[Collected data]
····················
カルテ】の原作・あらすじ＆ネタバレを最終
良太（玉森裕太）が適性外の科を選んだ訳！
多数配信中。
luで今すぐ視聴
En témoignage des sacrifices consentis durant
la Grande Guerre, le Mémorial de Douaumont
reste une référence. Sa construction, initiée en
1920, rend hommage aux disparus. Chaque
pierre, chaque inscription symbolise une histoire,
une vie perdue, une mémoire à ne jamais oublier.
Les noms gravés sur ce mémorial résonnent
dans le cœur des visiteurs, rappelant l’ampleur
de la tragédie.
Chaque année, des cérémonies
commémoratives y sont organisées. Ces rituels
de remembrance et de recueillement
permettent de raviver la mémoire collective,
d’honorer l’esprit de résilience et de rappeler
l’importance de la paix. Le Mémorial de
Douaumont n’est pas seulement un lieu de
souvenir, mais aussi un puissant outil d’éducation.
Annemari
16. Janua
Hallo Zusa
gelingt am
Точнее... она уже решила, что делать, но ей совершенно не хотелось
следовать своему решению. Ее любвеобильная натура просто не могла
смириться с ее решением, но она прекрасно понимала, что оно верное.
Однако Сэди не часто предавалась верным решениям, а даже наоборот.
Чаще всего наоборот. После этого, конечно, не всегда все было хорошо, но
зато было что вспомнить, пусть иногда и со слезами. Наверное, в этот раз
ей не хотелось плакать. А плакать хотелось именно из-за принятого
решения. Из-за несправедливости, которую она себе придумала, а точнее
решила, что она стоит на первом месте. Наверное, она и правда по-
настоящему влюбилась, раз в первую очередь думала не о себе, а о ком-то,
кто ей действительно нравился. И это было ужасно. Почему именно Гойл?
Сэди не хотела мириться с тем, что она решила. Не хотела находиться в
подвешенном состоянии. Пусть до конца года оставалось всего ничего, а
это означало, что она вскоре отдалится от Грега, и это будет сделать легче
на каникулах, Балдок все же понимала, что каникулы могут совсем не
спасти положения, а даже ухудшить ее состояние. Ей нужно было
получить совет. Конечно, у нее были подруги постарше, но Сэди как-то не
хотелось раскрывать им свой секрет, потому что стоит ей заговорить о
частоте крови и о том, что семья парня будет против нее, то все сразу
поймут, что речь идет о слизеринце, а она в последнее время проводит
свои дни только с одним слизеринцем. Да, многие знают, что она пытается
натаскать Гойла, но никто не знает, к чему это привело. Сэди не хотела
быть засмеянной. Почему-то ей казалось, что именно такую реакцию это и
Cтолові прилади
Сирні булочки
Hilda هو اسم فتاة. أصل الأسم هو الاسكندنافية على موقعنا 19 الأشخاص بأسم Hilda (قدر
····················
| Task item |
Copy every line of the listing above word for word, keeping each line break where it is.

| Written reply |
カルテ】の原作・あらすじ＆ネタバレを最終
良太（玉森裕太）が適性外の科を選んだ訳！
多数配信中。
luで今すぐ視聴
En témoignage des sacrifices consentis durant
la Grande Guerre, le Mémorial de Douaumont
reste une référence. Sa construction, initiée en
1920, rend hommage aux disparus. Chaque
pierre, chaque inscription symbolise une histoire,
une vie perdue, une mémoire à ne jamais oublier.
Les noms gravés sur ce mémorial résonnent
dans le cœur des visiteurs, rappelant l’ampleur
de la tragédie.
Chaque année, des cérémonies
commémoratives y sont organisées. Ces rituels
de remembrance et de recueillement
permettent de raviver la mémoire collective,
d’honorer l’esprit de résilience et de rappeler
l’importance de la paix. Le Mémorial de
Douaumont n’est pas seulement un lieu de
souvenir, mais aussi un puissant outil d’éducation.
Annemari
16. Janua
Hallo Zusa
gelingt am
Точнее... она уже решила, что делать, но ей совершенно не хотелось
следовать своему решению. Ее любвеобильная натура просто не могла
смириться с ее решением, но она прекрасно понимала, что оно верное.
Однако Сэди не часто предавалась верным решениям, а даже наоборот.
Чаще всего наоборот. После этого, конечно, не всегда все было хорошо, но
зато было что вспомнить, пусть иногда и со слезами. Наверное, в этот раз
ей не хотелось плакать. А плакать хотелось именно из-за принятого
решения. Из-за несправедливости, которую она себе придумала, а точнее
решила, что она стоит на первом месте. Наверное, она и правда по-
настоящему влюбилась, раз в первую очередь думала не о себе, а о ком-то,
кто ей действительно нравился. И это было ужасно. Почему именно Гойл?
Сэди не хотела мириться с тем, что она решила. Не хотела находиться в
подвешенном состоянии. Пусть до конца года оставалось всего ничего, а
это означало, что она вскоре отдалится от Грега, и это будет сделать легче
на каникулах, Балдок все же понимала, что каникулы могут совсем не
спасти положения, а даже ухудшить ее состояние. Ей нужно было
получить совет. Конечно, у нее были подруги постарше, но Сэди как-то не
хотелось раскрывать им свой секрет, потому что стоит ей заговорить о
частоте крови и о том, что семья парня будет против нее, то все сразу
поймут, что речь идет о слизеринце, а она в последнее время проводит
свои дни только с одним слизеринцем. Да, многие знают, что она пытается
натаскать Гойла, но никто не знает, к чему это привело. Сэди не хотела
быть засмеянной. Почему-то ей казалось, что именно такую реакцию это и
Cтолові прилади
Сирні булочки
Hilda هو اسم فتاة. أصل الأسم هو الاسكندنافية على موقعنا 19 الأشخاص بأسم Hilda (قدر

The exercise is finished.